On any given Friday night during the South Georgia high school football season, as you tune around listening to your favorite high school football team’s broadcast on the radio, chances are you’ve heard the booming voice of Wes James coming through your radio.
James has been part of the Lowndes Vikings radio broadcast team, the Viking Voice, for 18 years, calling Viking home and away games during that time. James loves the Vikings and loves to be behind the microphone, so he’s been right at home in the press box on Friday nights.
Last fall, James called his final game for his beloved Vikings, deciding to call it quits. While Vikings fans surely hate to see him go, at least he got to do it on his own terms, rather than be forced to step away, which is exactly what almost happened to James on two different occasions with health scares.
The first came in the spring of 2000. James woke up one morning hurting with mild stomach pain, and as the day went on, the pain grew worse. Finally, he decided to visit his family doctor, who, after examining him, sent James to Dr. David Parker. At the time, James thought he would be examined, get a prescription, and be on his way home. James found out quickly that would not be the case.
“I asked Dr. Parker how long my exam would take,” James said. “That’s when he gave me the news: three days.”
Parker wanted to do extensive tests to determine the cause of James’ problem. Those tests revealed that James had diverticulitis, a painful inflammation of the digestive tract. James was given a course of antibiotics and pain medication in hopes of clearing up the affliction.
After six weeks, however, his condition had not improved, and he underwent surgery. Dr. Parker performed the operation, removing a portion of diseased tissue from James’ colon.
James was able to return to normal activities after the surgery, and everything was fine. It appeared the surgery had corrected the problems in his abdomen. He had no pain, and life was good.
Then, in September of 2011, he began having stomach pains once again; only this time, the pain was accompanied with a serious problem: James noticed blood in his stool. Thinking (and hoping) the problem would go away, Wes went about his day,until later that night, when things weren’t getting any better. That’s when he called 911.
EMTs transported James to South Georgia Medical Center, where a series of tests revealed the problem. An artery was leaking blood into his colon. While James was waiting to be taken into surgery, the artery ruptured. It was then a race against the clock as he was losing massive amounts of blood.
“I was given 17 units of blood before I went into surgery,” James said. “I was told later by the doctor that he didn’t know if I was going to make it if they didn’t operate right away”.

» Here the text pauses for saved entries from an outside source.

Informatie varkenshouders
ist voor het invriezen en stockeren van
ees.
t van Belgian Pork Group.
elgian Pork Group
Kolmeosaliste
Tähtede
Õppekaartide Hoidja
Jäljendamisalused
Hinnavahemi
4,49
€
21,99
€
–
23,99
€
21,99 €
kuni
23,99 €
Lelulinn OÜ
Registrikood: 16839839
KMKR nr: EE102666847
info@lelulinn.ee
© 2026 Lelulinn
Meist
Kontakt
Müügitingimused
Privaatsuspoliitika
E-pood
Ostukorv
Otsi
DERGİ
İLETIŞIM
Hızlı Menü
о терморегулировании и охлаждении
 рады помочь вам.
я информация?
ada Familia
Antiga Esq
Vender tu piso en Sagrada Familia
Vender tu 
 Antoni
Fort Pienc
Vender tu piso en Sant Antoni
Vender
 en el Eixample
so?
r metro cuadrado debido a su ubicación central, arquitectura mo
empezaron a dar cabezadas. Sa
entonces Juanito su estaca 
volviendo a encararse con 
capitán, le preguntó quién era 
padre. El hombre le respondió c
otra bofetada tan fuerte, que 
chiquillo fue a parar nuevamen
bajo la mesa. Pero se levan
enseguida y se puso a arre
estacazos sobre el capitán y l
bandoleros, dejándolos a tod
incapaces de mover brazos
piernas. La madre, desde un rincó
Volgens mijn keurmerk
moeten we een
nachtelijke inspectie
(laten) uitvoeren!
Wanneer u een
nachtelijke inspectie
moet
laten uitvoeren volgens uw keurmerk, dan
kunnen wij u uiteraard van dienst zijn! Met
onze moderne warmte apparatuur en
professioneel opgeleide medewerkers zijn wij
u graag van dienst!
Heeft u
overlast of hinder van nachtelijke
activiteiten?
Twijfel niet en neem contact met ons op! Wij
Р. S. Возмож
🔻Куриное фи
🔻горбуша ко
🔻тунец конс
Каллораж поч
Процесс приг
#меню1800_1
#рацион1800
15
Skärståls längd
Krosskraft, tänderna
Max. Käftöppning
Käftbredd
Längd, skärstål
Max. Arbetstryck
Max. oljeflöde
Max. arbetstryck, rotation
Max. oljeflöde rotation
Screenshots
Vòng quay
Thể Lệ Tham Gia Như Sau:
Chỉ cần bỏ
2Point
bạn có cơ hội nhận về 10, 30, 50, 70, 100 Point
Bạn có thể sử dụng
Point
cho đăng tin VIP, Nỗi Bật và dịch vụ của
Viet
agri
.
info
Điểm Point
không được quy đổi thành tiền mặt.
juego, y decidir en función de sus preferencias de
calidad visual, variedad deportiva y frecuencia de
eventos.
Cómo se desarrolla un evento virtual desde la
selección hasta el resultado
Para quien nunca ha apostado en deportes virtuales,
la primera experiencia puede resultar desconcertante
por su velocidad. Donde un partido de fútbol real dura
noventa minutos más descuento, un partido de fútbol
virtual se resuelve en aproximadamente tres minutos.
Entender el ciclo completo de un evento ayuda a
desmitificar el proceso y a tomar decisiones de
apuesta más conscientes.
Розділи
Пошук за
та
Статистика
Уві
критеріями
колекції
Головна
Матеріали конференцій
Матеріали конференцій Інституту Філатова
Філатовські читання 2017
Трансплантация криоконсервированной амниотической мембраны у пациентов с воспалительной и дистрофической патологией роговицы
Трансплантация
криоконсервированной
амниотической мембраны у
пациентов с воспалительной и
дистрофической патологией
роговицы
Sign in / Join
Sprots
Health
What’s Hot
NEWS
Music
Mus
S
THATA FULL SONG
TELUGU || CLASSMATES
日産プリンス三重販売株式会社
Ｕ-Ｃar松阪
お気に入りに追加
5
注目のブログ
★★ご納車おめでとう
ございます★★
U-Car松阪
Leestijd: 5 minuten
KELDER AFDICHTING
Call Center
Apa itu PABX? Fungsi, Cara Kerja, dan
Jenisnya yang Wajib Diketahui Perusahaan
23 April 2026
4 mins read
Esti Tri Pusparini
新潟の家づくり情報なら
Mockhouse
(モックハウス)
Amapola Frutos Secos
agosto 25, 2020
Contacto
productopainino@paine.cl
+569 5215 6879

The doctor that James was referring to, and the surgeon who would perform the surgery, just happened to be the same person who had operated on him 11 years earlier. Parker was once again called on to go in and fix the problem, but time was running out. Even with the blood transfusion, it was critical that Parker find and correct the problem. Fortunately for James, Parker did just that, and the legendary voice of the Vikings is grateful that the former Valdosta Wildcat just happened to be available once again.
“I owe Dr. Parker my life,” James said.
Speaking of Wildcats and Vikings, the Winnersvile Classic game that year was coming up, but James was still recovering from major surgery, which took 54 staples to close. However, following the operation and a two-week stay in the hospital, he was determined to be on the call, and indeed he was.
After slowly climbing the stairs of Martin Stadium’s massive home side leading up to the pressbox, James settled into his customary spot behind the microphone, and with the words, “Good evening, Vikings Fans,” Wes James was back.